TO DO ::
• A. Write out the stretch from "The only alternative" through "if it's FP." in the post on calling functions from assembly, changing "compiler" to "toolchain".
• B. Carry the post on passing function arguments under the x86-64 Windows calling convention further, picking up after its last sentence.

PAGE ::
# # # # #

You definitely need to make the function call from asm; It can't possibly work reliably to make a bunch of function calls like fill_register_xmm0 and hope that the compiler doesn't clobber any of those registers. The C compiler emits instructions that use the registers, as part of its normal job, including passing args to functions like fill_register_xmm0.
The only alternative would be to write a C statement with a function call with all the args having the correct type, to get the compiler to emit code to make a function call normally. If there are only a few possible different combinations of args, putting those in if() blocks might be good.
And BTW, movsd xmm0, variable probably assembles to movsd xmm0, xmm0, because the first function arg is passed in XMM0 if it's FP.
In C, prepare a buffer with the args (like in the 32-bit case).
Each one needs to be padded to 8 bytes if it's narrower. See MS's docs for x86-64 __fastcall. (Note that x86-64 __vectorcall passes __m128 args by value in registers, but for __fastcall it's strictly true that the args form an array of 8-byte values, after the register args. And storing those into the shadow space creates a full array of all the args.)
Any argument that doesn’t fit in 8 bytes, or is not 1, 2, 4, or 8 bytes, must be passed by reference. There is no attempt to spread a single argument across multiple registers.
But the key thing that makes variadic functions easy in the Windows calling convention also works here: The register used for the 2nd arg doesn't depend on the type of the first. i.e. if an FP arg is the first arg, then that uses up an integer register arg-passing slot. So you can only have up to 4 register args, not 4 integer and 4 FP.

# # # # #

Saved data entries:
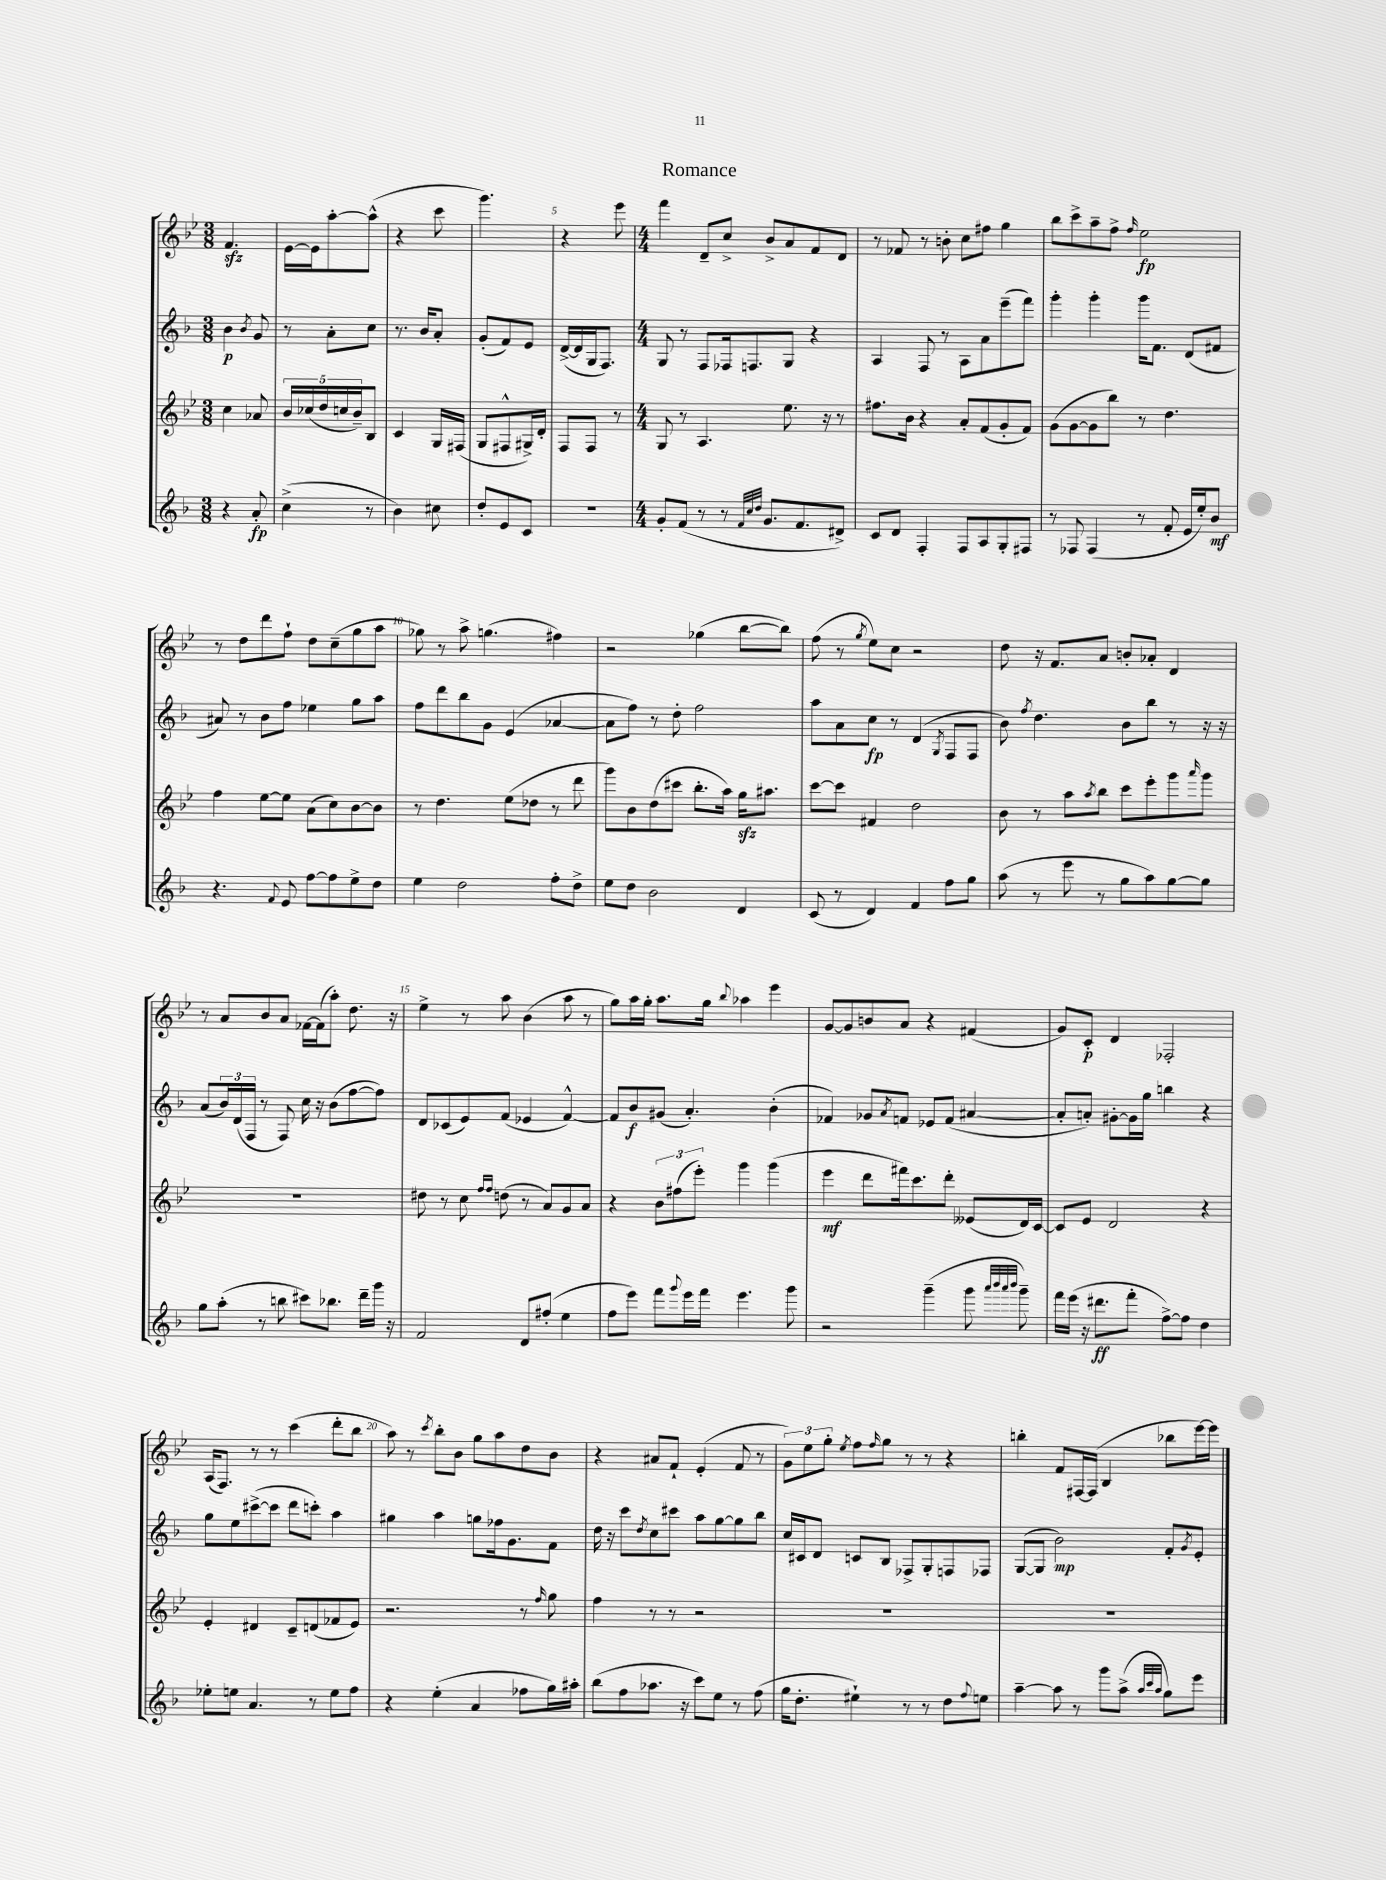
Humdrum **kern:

**kern	**kern	**kern	**kern
*staff4	*staff3	*staff2	*staff1
*clefG2	*clefG2	*clefG2	*clefG2
*k[b-]	*k[b-e-]	*k[b-]	*k[b-e-]
*M3/8	*M3/8	*M3/8	*M3/8
4r	4cc	4b-	4.f
.	.	8qb-	.
8a'	8a-	8g	.
=	=	=	=
(4cc^	20b-	8r	[16e-
.	(20cc-	.	.
.	.	.	16e-]
.	20dd	.	.
.	.	8a'	[8aa'
.	20cc	.	.
.	20b-~)	.	.
8r	8B-	8cc	(8aa^^]
=	=	=	=
4b-)	4c	8.r	4r
.	.	16b-	.
8cc#	16G	8a'	8ccc
.	(16F#	.	.
=	=	=	=
8dd'	8G	(8g'	4.ggg)
8e	8F#^^	8f)	.
8c	16G#^)	8e	.
.	16d'	.	.
=	=	=	=
4.r	8F	([16d^	4r
.	.	16d]	.
.	8F	16G	.
.	.	8.F)	.
.	8r	.	8eee-
=	=	=	=
*M4/4	*M4/4	*M4/4	*M4/4
8g'	8G	8G	4fff
(8f	8r	8r	.
8r	4.A	8F	8d~
8r	.	16F-	8cc^
.	.	8.F	.
32qqf	.	.	.
32qqcc	.	.	.
32qqdd	.	.	.
8.g	.	.	8b-^
.	8.ee-	8G	8a
8.f	.	.	.
.	.	4r	8f
.	16r	.	.
8d#^)	8r	.	8d
=	=	=	=
8c	8.ff#	4A	8r
8d	.	.	8f-
.	16b-	.	.
4F'	4r	8F	8r
.	.	8r	8b'
8F	8a'	8A	8cc
8A	(8f	8a	8ff#
8G'	8g'	(8eee~	4gg
8F#	8f)	8fff)	.
=	=	=	=
8r	(8g	4ggg'	8bb-
8F-	[8g	.	8ccc^
(4F-	8g]	4ggg'	8aa~
.	8bb-)	.	8ff^
.	.	.	16qqff
8r	8r	16ggg	2ee-
.	.	8.f	.
8f'	4.dd	.	.
16e	.	(8d	.
16ee')	.	.	.
8b-	.	8f#	.
=	=	=	=
4.r	4ff	8a#)	8r
.	.	8r	8dd
.	[8ee-	8b-	8ddd
8qqf	.	.	.
8e	8ee-]	8ff	8ff`
[8ff	(8a	4ee-	8dd
8ff]	8cc)	.	(8cc~
8ee^	[8b-	8gg	8gg
8dd	8b-]	8aa	8aa
=	=	=	=
4ee	8r	8ff	8gg-)
.	4.dd	8ddd	8r
2dd	.	8bb-	8aa^
.	.	8g	(4.gg
.	(8ee-	(4e	.
.	8dd-	.	.
8ff'	8r	[4a-	4ff#)
8dd^	8ddd	.	.
=	=	=	=
8ee	8ggg)	8a-]	2r
8dd	8b-	8ff)	.
2b-	(8dd	8r	.
.	8ccc#	8dd'	.
.	8.bb-'	2ff	(4gg-
.	16aa)	.	.
4d	16gg	.	[8bb-
.	8.aa#	.	.
.	.	.	8bb-])
=	=	=	=
(8c	[8ccc	8aa	(8ff
8r	8ccc]	8a	8r
.	.	.	8qgg
4d)	4f#	8cc	8ee-)
.	.	8r	8cc
4f	2dd	(4d	2r
.	.	8qG	.
8ff	.	8F	.
8gg	.	8F	.
=	=	=	=
(8aa	8b-	8b-)	8dd
.	.	8qff	.
8r	8r	4.dd	16r
.	.	.	8.f
8eee	8aa	.	.
.	8qaa	.	.
8r	8bb-	.	8a
8gg	8ccc	8b-	8b'
8aa)	8eee-'	8bb-	8a-'
[8gg	8ggg	8r	4d
.	16qqaaa	.	.
8gg]	8ggg	16r	.
.	.	16r	.
=	=	=	=
8gg	1r	(8a	8r
(8aa'	.	24b-)	8a
.	.	(24d	.
.	.	24F	.
8r	.	8r	8b-
8bb	.	8F)	8a
8ccc#)	.	16cc	[16f-
.	.	16r	(16f-]
8.bb-	.	(8b-	8aa')
.	.	[8ff	8.dd
16ddd~	.	.	.
16ggg	.	8ff])	.
16r	.	.	16r
=	=	=	=
2f	8dd#	8d	4ee-^
.	8r	(8c-	.
.	8cc	8e)	8r
.	16qqff	.	.
.	16qqff	.	.
.	(8dd	(8f	8aa
8d	8r	4e-	(4b-
(8ff#'	8a)	.	.
4ee	8g	[4f^^)	8aa
.	8a	.	8r
=	=	=	=
8ff	4r	8f]	8gg)
8eee)	.	8b-	16aa
.	.	.	16gg'
8fff	12b-	(8g#	8.aa
.	(12ff#	.	.
8qqggg	.	.	.
16eee	.	4.a')	.
.	12eee-')	.	.
16fff	.	.	16gg
.	.	.	8qqbb-
4.eee	4ggg	.	4aa-
.	(4ggg	(4b-'	4eee-
8ggg	.	.	.
=	=	=	=
2r	4eee-	4f-)	[8g
.	.	.	8g]
.	8ddd	8g-	8b
.	.	8qa	.
.	16fff#)	8f	8a
.	8.ccc	.	.
(4ggg~	.	8e-	4r
.	8ddd'	(8f	.
8ggg	(8e--	[4a#	(4f#
32qqaaa	.	.	.
32qqbbb-	.	.	.
32qqaaa	.	.	.
32qqbbb-	.	.	.
8ggg~)	16d)	.	.
.	[16c	.	.
=	=	=	=
16fff	8c]	8a#']	8g)
(16eee	.	.	.
16r	8e-	8a')	8c'
8.ddd#	.	.	.
.	2d	[8g#'	4d
8fff'	.	16g#]	.
.	.	16gg	.
[8ff^)	.	4bb	2F-'
8ff]	.	.	.
4dd	4r	4r	.
=	=	=	=
8ee-'	4e-'	8gg	(16A
.	.	.	8.F)
8ee	.	8ee	.
4.a	4d#	([8ccc#^	8r
.	.	8ccc#]	8r
.	8c~	8ddd	(4ccc
8r	(8d	8ccc')	.
8ee	8f-	4aa	8ddd'
8ff	8e-)	.	8bb-
=	=	=	=
4r	2.r	4gg#	8aa)
.	.	.	8r
.	.	.	8qccc
(4ee'	.	4aa	8bb-'
.	.	.	8b-
4a	.	8gg	8gg
.	.	16ff-	8aa
.	.	8.g	.
8ff-	8r	.	8dd
.	16qqff	.	.
16gg)	8gg	8f	8b-
16aa#'	.	.	.
=	=	=	=
(8bb-	4ff	16dd	4r
.	.	16r	.
8ff	.	8ccc	.
.	.	8qdd	.
8.aa-	8r	8cc	8a#
.	8r	8ccc#	8f`
16r	.	.	.
8ccc)	2r	8aa	(4e-'
8ee	.	[8gg	.
8r	.	8gg]	8f
(8ff	.	8bb-	8r
=	=	=	=
16gg	1r	16cc	12g)
8.dd'	.	16c#	.
.	.	.	12ee-
.	.	8d	.
.	.	.	12gg'
.	.	.	8qee-
4ee#`)	.	8c	8ff
.	.	.	16qqff
.	.	8B-	8gg
8r	.	8F-^	8r
8r	.	8G'	8r
8dd	.	8F	4r
8qqff	.	.	.
8ee	.	8F-	.
=	=	=	=
[4aa~	1r	([8G	4bb'
.	.	8G]	.
8aa]	.	2b-)	8f
8r	.	.	[16F#
.	.	.	(16F#]
8ggg	.	.	4B-
(8aa^	.	.	.
32qqaa	.	.	.
32qqccc	.	.	.
32qqaa	.	.	.
8gg)	.	8f'	8bb-
.	.	8qg	.
8eee	.	8e'	[16eee-)
.	.	.	16eee-]
==	==	==	==
*-	*-	*-	*-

# # # # #

IN RESPONSE ::
• A.
The only alternative would be to write a C statement with a function call with all the args having the correct type, to get the toolchain to emit code to make a function call normally. If there are only a few possible different combinations of args, putting those in if() blocks might be good.
And BTW, movsd xmm0, variable probably assembles to movsd xmm0, xmm0, because the first function arg is passed in XMM0 if it's FP.

• B.
If the 4th arg is integer, it goes in R9, even if it's the first integer arg. Unlike in the x86-64 System V calling convention, where the first integer arg goes in rdi, regardless of how many earlier FP args are in registers and/or on the stack.
So the asm wrapper that calls the function can load the first 8 bytes into both integer and FP registers! (Variadic functions already require this, so a callee doesn't have to know whether to store the integer or FP register to form that arg array. MS optimized the calling convention for simplicity of variadic callee functions at the expense of efficiency for functions with a mix of integer and FP args.)
The C side that puts all the args into a buffer can look like this:
#include <stdalign.h>
int asmwrapper(const char *argbuf, size_t argp-argbuf, void (*funcpointer)(...));
void somefunc() {
alignas(16) uint64_t argbuf[256/8]; // or char argbuf[256]. But if you choose not to use alignas, then uint64_t will still give 8-byte alignment
char *argp = (char*)argbuf;
for( ; argp < &argbuf[256] ; argp += 8) {
if (figure_out_an_arg()) {
int foo = get_int_arg();
memcpy(argp, &foo, sizeof(foo));
} else if(bar) {
double foo = get_double_arg();
memcpy(argp, &foo, sizeof(foo));
} else
... memcpy whatever size
// or allocate space to pass by ref and memcpy a pointer
}
if (argp == &argbuf[256]) {
// error, ran out of space for args
}
asmwrapper(argbuf, argp-argbuf, funcpointer);
}
Unfortunately I don't think we can directly use argbuf on the stack as the args + shadow space for a function call. We have no way of stopping the compiler from putting something valuable below argbuf which would let us just set rsp to the bottom of it (and save the return address somewhere, maybe at the top of argbuf by reserving some space for use by the asm).
Anyway, just copying the whole buffer will work. Or actually, load the first 32 bytes into registers (both integer and FP), and only copy the rest. The shadow space doesn't need to be initialized.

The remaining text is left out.